Last week, large natural persistent slab avalanches were widespread size 2 to 3.5. As new snow adds load to this layer, a resurgence in large natural avalanche activity can be expected.

Snowpack Summary

New snow falls over settled or wind affected snow from last week. By the end of the day Monday, 30 to 60 cm of new snow is forecast to accumulate. The new snow arrives with wind, loading lee features at exposed elevations.

A problematic layer of surface hoar is now buried around 1 m deep or more. Widespread avalanche activity was observed on this layer during the storm last week.

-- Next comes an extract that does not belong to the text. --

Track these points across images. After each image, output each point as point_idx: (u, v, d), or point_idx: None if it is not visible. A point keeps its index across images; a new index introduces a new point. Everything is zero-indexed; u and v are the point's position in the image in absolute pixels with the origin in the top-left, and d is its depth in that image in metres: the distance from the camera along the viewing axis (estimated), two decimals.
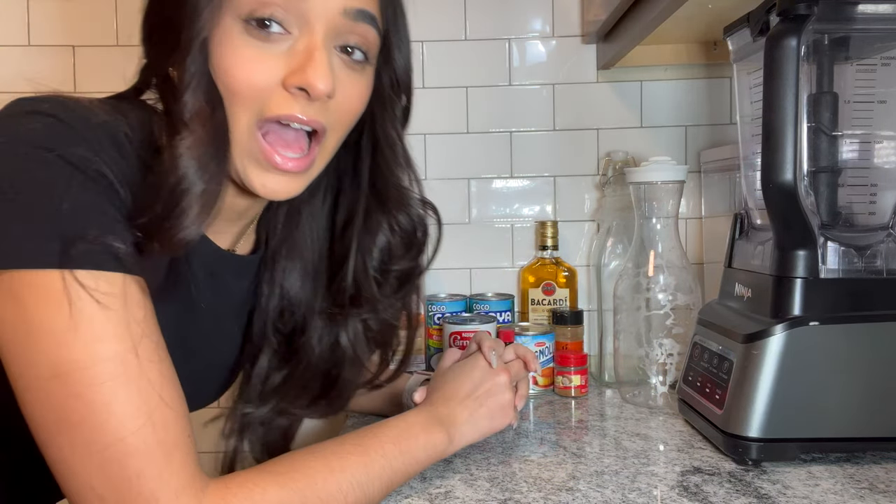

The prominent mid-December crust is now buried around 1.5 m deep, and is present up to 2300 m. Triggering this layer is considered unlikely, except with large loads or in thin snowpack areas.

Weather Summary

Sunday Night
Cloudy. 5 to 15 cm of snow. 50 km/h southwest ridgetop wind. Treeline temperature -3 °C. Freezing level 1200 m.

Monday
Cloudy. 15 to 25 cm of snow. 40 km/h southwest ridgetop wind. Treeline temperature -3 °C. Freezing level 1400 m.

Tuesday
Mostly cloudy. 10 to 25 mm of precipitation as snow or rain at treeline. 40 km/h southwest ridgetop wind. Treeline temperature 0 °C. Freezing level 1900 m.

Wednesday
Mix of sun and clouds. 1 to 2 mm of rain at treeline. 40 km/h southwest ridgetop wind. Treeline temperature 2 °C. Freezing level 2600 m.

More details can be found in the Mountain Weather Forecast.

Terrain and Travel Advice

  • As the storm slab problem worsens, the easy solution is to choose more conservative terrain.
  • Fresh snow rests on a problematic persistent slab, don't let good riding lure you into complacency.
  • Be aware of the potential for large avalanches due to buried surface hoar.

Problems

Storm Slabs

Storm Slab avalanches are the release of a cohesive layer (a slab) of new snow that breaks within new snow or on the old snow surface. Storm-slabs typically last between a few hours and few days (following snowfall). Storm-slabs that form over a persistent weak layer (surface hoar, depth hoar, or near-surface facets) may be termed Persistent Slabs or may develop into Persistent Slabs.

Persistent Slabs

Persistent Slab avalanches are the release of a cohesive layer of snow (a slab) in the middle to upper snowpack, when the bond to an underlying persistent weak layer breaks. Persistent layers include: surface hoar, depth hoar, near-surface facets, or faceted snow. Persistent weak layers can continue to produce avalanches for days, weeks or even months, making them especially dangerous and tricky. As additional snow and wind events build a thicker slab on top of the persistent weak layer, this avalanche problem may develop into a Deep Persistent Slab.